All your arguments are appreciated. Thanks.

African slavery is a huge, multi-faceted subject. European trans-Atlantic African slavery has been more studied than internal African slavery, but no historian on the subject denies the existence of an extensive slave trade within Africa before and during the trans-Atlantic slave trade.

The trans-Atlantic slave trade peaked at 70,000 per year in the mid-1700s, while the Arab slave trade peaked at 10,000 per year in the 1600s (Patrick Manning). Around 12.8 million people were transported by the Atlantic slave trade between 1450 and 1900 (roughly 450 years), while an estimated 6.2 million were sold into the Arab slave market between 600 and 1600 AD (roughly 1000 years). In the nineteenth century alone, an estimated 1.65 million slaves were transported to the US (Paul Lovejoy).

If these figures are correct, then given the agrarian, tribal-based socio-economic structure of the affected African societies, and the Atlantic slave trade preference for young males, this can’t possibly have been anything other than devastating to their societies and economies.

Ironically, the European and US abolition of slavery also contributed to the decline of the affected African societies, because African slavers could no longer reap the considerable economic benefits of their compliance with the European slavers.

Loudmouth

Re the abolition movement in Europe and US, much of this was propelled by morality, but the underlying motivation was economic.
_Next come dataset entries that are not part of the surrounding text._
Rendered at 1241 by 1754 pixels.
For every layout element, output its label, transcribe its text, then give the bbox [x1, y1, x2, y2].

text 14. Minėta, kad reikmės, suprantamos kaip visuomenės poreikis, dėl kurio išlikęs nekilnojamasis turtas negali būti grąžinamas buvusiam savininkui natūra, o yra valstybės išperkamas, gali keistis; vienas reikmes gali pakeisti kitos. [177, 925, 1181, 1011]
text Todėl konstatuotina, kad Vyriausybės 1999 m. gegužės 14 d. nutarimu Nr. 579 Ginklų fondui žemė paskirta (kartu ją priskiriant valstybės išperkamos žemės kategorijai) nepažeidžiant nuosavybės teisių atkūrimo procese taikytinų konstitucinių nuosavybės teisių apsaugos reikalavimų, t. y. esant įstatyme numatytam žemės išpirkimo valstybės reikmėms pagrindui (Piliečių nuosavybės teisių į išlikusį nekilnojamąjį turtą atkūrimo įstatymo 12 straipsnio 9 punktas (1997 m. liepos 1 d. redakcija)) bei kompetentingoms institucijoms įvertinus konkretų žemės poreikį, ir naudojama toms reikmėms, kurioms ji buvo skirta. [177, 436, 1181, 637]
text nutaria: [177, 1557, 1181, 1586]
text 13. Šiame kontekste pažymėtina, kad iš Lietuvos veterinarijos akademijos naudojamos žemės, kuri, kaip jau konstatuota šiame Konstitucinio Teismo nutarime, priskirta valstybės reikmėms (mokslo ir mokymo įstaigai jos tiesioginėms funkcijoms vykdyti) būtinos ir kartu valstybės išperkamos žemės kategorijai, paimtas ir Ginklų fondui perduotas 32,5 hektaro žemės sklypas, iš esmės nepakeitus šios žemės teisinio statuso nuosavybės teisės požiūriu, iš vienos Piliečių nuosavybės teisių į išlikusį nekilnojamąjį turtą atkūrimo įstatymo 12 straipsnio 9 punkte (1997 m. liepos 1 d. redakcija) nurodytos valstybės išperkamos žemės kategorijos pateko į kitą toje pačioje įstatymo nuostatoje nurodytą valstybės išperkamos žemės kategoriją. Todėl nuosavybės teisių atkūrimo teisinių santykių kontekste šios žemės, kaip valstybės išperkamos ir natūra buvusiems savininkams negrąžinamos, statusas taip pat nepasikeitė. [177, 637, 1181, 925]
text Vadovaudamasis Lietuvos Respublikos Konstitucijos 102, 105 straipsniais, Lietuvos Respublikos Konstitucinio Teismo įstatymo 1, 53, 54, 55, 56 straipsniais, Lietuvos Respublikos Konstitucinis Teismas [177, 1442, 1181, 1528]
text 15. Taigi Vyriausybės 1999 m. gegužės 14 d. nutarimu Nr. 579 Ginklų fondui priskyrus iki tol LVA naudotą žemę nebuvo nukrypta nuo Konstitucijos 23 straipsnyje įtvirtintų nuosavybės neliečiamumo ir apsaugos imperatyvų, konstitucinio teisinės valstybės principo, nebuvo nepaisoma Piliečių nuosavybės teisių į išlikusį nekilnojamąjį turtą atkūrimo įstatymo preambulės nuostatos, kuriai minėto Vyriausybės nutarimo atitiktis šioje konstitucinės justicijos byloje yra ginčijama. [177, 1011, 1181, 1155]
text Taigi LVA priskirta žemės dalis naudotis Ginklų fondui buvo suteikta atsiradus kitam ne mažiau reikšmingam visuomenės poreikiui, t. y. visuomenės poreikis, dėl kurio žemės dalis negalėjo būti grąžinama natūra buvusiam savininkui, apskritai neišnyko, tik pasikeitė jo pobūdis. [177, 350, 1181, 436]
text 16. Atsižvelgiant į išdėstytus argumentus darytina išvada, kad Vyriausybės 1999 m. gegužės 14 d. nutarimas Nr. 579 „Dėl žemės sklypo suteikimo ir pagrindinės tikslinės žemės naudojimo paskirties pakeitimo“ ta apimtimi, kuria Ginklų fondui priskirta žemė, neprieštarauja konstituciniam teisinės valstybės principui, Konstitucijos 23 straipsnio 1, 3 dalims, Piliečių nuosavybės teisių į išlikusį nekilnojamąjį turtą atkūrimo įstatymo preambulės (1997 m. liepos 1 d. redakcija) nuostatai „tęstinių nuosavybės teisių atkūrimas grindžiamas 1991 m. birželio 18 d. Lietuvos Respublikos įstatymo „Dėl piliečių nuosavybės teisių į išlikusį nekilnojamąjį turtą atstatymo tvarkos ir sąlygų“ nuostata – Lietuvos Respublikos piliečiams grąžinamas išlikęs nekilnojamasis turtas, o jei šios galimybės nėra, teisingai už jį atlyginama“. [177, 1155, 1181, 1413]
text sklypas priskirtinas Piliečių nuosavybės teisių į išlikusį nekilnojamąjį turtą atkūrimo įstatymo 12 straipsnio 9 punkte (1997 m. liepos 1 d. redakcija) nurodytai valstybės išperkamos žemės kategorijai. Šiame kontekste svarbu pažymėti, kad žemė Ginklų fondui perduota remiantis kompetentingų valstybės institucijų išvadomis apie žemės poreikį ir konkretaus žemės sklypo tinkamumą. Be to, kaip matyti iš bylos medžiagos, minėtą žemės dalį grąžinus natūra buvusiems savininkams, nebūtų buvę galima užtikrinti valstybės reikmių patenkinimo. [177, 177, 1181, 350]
Industrial Europe no longer had any need for slavery as millions of disaffected peasants from the land flocked into the cities.

In addition, over 50 million people emigrated from Europe to the US during the nineteenth century, many through assisted passage. This indicates that the overheated European peasantry drift to the cities had become an economic liability to be got rid of, while the underpopulated US welcomed the influx of cheap migrant labour. The northern industrial US states no longer needed slavery, so they could afford to get all moralistic about it. But the agrarian-based southern states, who still needed slavery, continued to defend their right to own, buy and sell human beings.